*Selected extract*:
= = =

# smoking is not permitted on our premises



## Billf

Hello.​​I've written the following sentence:​
​Δεν επιτρέπεται το κάπνιασμα στις εγκαταστάσεις μας. 
​​which I hope means "smoking is not permitted on our premises", but when I check it in Google the phrased is returned "Smoky is not permitted on our premises".  Please could someone confirm whether I am right and if I'm not, correct me. 

(I'm sure Smoky would be very welcome, provided he wasn't smoking )

Many thanks.


----------



## 7_against_Thebes

You should change "κάπνιασμα" with "κάπνισμα"


----------



## cougr

Hi Billf, it should be "κάπνισμα" and not "κάπνιασμα". 

Edit: Cross posting with 7......


----------



## Billf

Many thanks!


----------



## Akritas

Could I also comment on the translation of 'premises'? It does mean 'εγκαταστάσεις', however I have found that it is used in a more generic way in the UK than in Greece (e.g. a restaurant, office, factory etc would all be referred to as 'premises'). Therefore, I would specify the exact nature of these 'premises' in order to get a more precise translation.

= = =

(Items listed in a dataset)

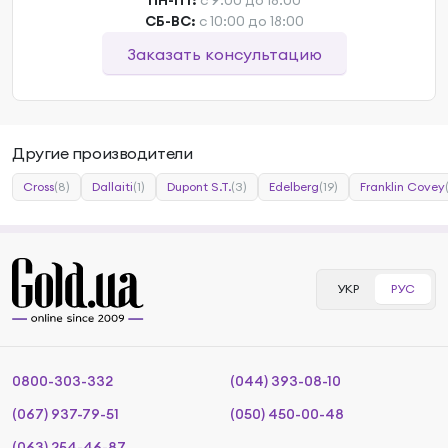
ПН-ПТ:
с 9:00 до 18:00
СБ-ВС:
с 10:00 до 18:00
Заказать консультацию
Другие производители
Cross
(8)
Dallaiti
(1)
Dupont S.T.
(3)
Edelberg
(19)
Franklin Covey
УКР
РУС
0800-303-332
(044) 393-08-10
(067) 937-79-51
(050) 450-00-48
(063) 254-46-87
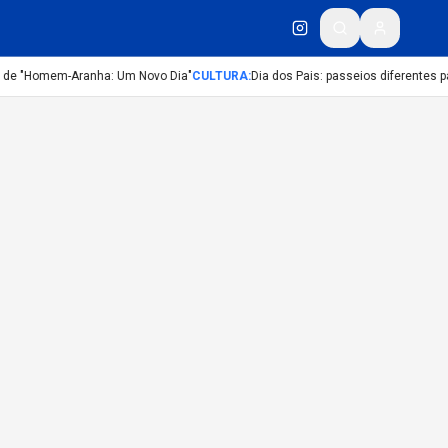
r de "Homem-Aranha: Um Novo Dia"
CULTURA
:
Dia dos Pais: passeios diferentes pa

= = =

List every user who posts in the forum thread about translating "smoking is not permitted on our premises," naming each only once. None of the items is needed for this work.

Billf, 7_against_Thebes, cougr, Akritas